[NEWS] Contribution alimentaire : les frais extraordinaires sont définis par le Roi !
 

Les parents contribuent à l’entretien de leurs enfants. Ils assument des frais ordinaires et extraordinaires. En cas de séparation, une contribution alimentaire couvre les frais ordinaires. Les frais extraordinaires (imprévisibles) font l’objet de beaucoup de discussion. Le Roi est intervenu afin de lister les frais qualifiés d’« extraordinaires ».

L’arrêté royal du 22 avril 2019 fixe les frais extraordinaires, dans le cadre de l’obligation des parents de contribuer à l’« entretien » de leurs enfants.
Les père et mère sont tenus d’assumer, à proportion de leurs facultés, l’hébergement, l’entretien, la santé, la surveillance, l’éducation, la formation et l’épanouissement de leurs enfants (art. 203 du Code civil).

Ces frais comprennent tant les frais ordinaires (frais habituels relatifs à l’entretien quotidien de l’enfant) que les frais extraordinaires (dépenses exceptionnelles, nécessaires ou imprévisibles qui résultent de circonstances accidentelles ou inhabituelles et qui dépassent le budget habituel affecté à l’entretien quotidien de l’enfant qui a servi de base, le cas échéant, à la fixation des contributions alimentaires) (art. 203bis du Code civil).

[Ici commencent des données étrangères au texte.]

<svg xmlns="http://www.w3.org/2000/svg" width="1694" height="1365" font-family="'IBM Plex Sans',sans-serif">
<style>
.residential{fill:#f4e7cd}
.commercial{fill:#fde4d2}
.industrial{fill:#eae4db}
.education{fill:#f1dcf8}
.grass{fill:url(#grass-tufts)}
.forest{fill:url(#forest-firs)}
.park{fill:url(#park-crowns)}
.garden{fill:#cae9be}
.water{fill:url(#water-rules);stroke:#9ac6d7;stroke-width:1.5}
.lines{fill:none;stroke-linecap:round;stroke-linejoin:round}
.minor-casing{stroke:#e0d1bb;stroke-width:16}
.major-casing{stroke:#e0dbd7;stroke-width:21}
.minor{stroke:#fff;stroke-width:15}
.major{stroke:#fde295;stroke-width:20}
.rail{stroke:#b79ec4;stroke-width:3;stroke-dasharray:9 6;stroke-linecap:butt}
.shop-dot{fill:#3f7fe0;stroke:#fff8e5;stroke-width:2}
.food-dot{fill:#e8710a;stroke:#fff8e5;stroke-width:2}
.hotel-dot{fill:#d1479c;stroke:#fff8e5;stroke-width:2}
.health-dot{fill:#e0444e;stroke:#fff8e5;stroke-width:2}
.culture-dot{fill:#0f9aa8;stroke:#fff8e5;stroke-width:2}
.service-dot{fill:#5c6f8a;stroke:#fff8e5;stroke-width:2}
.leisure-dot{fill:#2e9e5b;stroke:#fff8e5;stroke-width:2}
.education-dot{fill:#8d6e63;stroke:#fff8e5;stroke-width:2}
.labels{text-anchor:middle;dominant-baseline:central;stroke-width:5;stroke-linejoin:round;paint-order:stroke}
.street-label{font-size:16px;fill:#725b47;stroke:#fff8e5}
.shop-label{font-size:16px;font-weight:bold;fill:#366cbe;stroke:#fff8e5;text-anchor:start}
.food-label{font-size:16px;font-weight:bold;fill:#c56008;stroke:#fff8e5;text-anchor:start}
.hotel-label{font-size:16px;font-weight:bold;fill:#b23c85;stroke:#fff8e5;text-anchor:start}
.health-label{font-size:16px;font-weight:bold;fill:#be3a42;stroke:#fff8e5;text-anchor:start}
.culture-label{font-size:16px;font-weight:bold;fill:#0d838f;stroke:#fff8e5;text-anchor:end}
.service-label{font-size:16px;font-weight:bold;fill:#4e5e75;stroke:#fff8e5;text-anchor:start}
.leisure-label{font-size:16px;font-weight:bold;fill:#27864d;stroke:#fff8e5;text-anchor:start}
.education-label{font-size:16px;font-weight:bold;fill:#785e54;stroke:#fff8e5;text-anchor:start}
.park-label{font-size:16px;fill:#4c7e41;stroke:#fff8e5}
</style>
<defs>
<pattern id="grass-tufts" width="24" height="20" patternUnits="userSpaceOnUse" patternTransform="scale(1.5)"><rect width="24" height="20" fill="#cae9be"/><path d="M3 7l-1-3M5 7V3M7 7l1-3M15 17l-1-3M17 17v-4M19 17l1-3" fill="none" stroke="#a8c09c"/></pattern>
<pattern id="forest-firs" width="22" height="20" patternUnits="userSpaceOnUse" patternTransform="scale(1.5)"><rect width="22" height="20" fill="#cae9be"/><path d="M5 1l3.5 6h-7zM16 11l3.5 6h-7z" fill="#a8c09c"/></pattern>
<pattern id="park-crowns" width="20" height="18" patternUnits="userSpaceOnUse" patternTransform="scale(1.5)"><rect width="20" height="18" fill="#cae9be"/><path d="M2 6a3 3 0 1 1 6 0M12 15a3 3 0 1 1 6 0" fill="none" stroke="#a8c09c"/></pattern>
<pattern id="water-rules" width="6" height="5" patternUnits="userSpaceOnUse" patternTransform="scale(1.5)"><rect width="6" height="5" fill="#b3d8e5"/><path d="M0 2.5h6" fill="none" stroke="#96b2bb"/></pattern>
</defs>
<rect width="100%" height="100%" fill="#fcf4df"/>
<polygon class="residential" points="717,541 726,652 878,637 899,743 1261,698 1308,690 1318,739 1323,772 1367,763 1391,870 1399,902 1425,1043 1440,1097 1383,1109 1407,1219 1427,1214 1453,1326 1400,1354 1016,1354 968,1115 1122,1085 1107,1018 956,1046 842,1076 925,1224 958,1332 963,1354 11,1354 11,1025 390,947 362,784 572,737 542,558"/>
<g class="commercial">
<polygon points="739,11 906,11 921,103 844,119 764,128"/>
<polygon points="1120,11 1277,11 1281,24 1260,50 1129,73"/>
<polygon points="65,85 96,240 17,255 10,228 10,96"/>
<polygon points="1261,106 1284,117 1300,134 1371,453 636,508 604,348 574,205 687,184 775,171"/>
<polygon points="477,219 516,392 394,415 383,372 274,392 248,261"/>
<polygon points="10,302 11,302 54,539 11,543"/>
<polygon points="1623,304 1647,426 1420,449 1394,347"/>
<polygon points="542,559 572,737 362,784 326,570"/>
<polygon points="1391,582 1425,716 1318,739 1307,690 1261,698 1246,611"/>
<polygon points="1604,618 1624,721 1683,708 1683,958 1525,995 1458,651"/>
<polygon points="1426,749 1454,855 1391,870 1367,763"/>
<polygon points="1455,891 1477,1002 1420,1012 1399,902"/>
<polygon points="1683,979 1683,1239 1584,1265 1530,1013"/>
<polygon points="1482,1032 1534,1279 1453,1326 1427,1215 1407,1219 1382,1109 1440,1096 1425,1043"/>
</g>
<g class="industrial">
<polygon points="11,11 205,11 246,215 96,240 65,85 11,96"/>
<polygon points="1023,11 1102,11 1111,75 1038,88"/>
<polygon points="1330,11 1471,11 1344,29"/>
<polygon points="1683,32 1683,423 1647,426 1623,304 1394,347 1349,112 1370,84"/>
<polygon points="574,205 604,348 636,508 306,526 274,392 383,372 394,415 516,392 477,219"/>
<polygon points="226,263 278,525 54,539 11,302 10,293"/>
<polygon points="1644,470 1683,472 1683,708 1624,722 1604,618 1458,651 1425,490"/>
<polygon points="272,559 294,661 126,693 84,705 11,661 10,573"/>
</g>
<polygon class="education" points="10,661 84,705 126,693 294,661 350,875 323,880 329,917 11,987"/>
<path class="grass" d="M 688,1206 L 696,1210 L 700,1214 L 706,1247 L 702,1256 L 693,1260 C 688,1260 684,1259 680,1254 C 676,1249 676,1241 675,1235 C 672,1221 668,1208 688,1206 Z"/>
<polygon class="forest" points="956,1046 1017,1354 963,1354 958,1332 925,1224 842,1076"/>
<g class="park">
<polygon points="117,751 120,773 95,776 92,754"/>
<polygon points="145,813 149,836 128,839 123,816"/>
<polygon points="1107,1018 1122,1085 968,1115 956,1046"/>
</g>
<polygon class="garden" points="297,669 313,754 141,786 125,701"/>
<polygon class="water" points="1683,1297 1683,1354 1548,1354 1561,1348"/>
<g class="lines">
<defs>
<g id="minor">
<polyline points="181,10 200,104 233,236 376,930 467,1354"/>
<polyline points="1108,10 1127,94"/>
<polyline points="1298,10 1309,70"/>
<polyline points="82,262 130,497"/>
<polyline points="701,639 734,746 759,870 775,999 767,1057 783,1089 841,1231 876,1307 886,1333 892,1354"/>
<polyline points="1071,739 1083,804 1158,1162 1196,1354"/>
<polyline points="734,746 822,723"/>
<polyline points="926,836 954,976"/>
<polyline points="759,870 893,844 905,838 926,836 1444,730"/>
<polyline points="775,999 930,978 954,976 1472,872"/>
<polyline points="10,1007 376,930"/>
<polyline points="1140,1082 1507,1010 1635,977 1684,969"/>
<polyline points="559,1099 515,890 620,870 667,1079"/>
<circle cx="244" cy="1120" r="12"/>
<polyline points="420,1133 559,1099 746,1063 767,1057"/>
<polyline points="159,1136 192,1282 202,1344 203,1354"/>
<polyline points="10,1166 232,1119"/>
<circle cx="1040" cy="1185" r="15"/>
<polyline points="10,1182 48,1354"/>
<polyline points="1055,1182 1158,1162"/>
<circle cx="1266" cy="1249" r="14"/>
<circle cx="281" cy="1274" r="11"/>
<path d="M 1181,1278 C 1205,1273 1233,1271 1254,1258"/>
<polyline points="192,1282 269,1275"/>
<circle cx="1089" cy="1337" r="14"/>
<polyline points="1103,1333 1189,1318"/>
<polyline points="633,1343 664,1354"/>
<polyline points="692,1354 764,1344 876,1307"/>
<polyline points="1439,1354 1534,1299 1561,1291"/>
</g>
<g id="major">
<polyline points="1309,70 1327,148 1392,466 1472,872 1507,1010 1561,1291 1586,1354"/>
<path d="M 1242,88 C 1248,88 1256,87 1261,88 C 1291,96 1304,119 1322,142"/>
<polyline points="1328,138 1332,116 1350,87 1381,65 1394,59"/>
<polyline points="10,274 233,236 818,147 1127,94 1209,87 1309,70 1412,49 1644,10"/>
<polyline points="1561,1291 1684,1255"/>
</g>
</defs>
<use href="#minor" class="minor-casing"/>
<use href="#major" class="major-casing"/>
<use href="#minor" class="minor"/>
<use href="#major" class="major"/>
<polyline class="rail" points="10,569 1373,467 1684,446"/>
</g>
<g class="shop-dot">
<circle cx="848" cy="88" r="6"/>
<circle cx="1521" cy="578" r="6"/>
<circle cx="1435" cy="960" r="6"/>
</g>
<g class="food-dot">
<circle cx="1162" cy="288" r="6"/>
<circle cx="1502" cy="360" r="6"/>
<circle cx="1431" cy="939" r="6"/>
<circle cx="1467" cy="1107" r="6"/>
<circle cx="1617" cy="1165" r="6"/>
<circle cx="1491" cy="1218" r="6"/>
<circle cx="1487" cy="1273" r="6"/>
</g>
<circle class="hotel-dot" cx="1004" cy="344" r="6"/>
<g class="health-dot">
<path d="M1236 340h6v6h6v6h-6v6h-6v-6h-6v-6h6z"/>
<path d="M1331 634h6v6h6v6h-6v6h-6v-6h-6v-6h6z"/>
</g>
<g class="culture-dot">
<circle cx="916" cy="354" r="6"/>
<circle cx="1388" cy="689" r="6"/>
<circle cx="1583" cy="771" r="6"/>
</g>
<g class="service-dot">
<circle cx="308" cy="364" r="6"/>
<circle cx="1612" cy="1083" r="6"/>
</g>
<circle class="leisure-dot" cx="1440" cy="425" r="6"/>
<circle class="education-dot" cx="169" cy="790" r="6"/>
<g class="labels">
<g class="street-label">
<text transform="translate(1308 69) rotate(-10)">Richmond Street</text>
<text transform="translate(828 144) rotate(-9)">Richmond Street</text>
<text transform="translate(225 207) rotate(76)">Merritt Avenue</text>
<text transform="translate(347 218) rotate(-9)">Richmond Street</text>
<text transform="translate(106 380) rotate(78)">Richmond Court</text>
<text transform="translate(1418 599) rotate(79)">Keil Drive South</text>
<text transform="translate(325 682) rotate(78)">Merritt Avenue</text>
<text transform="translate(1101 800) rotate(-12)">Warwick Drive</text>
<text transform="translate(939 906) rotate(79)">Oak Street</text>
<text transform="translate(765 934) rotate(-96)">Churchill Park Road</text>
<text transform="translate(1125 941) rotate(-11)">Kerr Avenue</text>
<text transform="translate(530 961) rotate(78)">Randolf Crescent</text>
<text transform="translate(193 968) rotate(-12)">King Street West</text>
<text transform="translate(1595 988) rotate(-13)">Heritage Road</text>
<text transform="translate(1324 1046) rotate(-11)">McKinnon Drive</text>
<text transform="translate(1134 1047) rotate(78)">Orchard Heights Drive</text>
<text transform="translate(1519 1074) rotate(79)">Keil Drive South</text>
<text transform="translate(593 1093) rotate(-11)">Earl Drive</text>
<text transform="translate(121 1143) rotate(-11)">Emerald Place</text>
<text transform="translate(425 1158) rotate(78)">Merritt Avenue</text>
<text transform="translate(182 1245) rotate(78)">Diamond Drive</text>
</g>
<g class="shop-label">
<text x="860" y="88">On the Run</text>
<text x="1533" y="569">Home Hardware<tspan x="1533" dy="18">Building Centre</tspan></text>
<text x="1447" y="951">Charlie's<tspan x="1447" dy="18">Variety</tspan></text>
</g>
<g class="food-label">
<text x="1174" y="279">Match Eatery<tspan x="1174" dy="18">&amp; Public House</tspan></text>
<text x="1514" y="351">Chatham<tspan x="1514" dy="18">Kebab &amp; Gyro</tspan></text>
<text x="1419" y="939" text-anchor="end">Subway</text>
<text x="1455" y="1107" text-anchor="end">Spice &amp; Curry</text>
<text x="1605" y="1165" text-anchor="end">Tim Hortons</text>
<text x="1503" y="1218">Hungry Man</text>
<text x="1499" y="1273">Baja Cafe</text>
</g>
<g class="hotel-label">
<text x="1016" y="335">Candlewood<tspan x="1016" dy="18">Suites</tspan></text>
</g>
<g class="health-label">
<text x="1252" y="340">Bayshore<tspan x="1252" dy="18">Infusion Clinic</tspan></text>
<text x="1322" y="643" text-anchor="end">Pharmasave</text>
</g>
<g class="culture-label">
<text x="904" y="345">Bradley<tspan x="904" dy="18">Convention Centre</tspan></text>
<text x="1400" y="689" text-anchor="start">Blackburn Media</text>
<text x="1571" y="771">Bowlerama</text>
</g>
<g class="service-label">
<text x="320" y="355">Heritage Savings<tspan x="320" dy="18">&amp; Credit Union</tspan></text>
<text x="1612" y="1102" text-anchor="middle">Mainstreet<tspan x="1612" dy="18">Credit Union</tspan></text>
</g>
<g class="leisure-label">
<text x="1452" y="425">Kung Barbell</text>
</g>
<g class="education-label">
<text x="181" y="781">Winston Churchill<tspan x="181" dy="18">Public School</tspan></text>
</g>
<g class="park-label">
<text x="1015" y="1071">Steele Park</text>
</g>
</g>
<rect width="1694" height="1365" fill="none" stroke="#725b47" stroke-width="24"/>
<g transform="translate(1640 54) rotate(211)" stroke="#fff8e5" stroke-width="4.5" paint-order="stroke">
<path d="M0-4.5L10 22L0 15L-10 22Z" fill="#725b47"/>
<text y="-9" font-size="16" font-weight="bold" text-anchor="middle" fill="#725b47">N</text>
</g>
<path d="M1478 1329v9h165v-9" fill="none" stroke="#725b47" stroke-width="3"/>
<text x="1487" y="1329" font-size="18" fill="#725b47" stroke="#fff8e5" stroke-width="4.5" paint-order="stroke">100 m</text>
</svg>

La définition des frais extraordinaires fait l’objet de nombreuses interprétations. Le Roi est intervenu et a limité les frais extraordinaires aux frais listés à l’article 1er de l’arrêté royal du 22 avril 2019 précité.

Sont notamment visés :
- les frais médicaux et paramédicaux (traitements par des médecins spécialistes et les médications, examens spécialisés et soins qu’ils prescrivent ; frais d’interventions chirurgicales et d’hospitalisation et les traitements spécifiques qui en résultent, …) ;
- les frais relatifs à la formation scolaire (classes de neige, classes de mer, frais d’inscription et cours pour des études supérieures, achat de matériel informatique et d’imprimantes, chambre d’étudiant, …) ;
- les frais liés au développement de la personnalité et à l’épanouissement de l’enfant (frais de garde d’enfants de 0 à 3 ans inclus, les frais d’inscription aux cours de conduite, …) ;
- les autres frais que les parents qualifient d’un commun accord de frais extraordinaires, ou ainsi qualifiés par le juge.

L’arrêté royal précise que les frais précités doivent faire, sauf urgence, l’objet d’une concertation et d’un accord préalables, portant sur l’opportunité de la dépense et sur son montant.

Ils doivent, sauf convention ou décision judiciaire contraires, être réglés trimestriellement, être accompagnés d’une copie des justificatifs et être payés dans les quinze jours suivant la communication du décompte accompagné des justificatifs.

L’arrêté royal du 22 avril 2019 a été publié au Moniteur belge le 2 mai 2019. Il entre en vigueur le 12 mai 2019.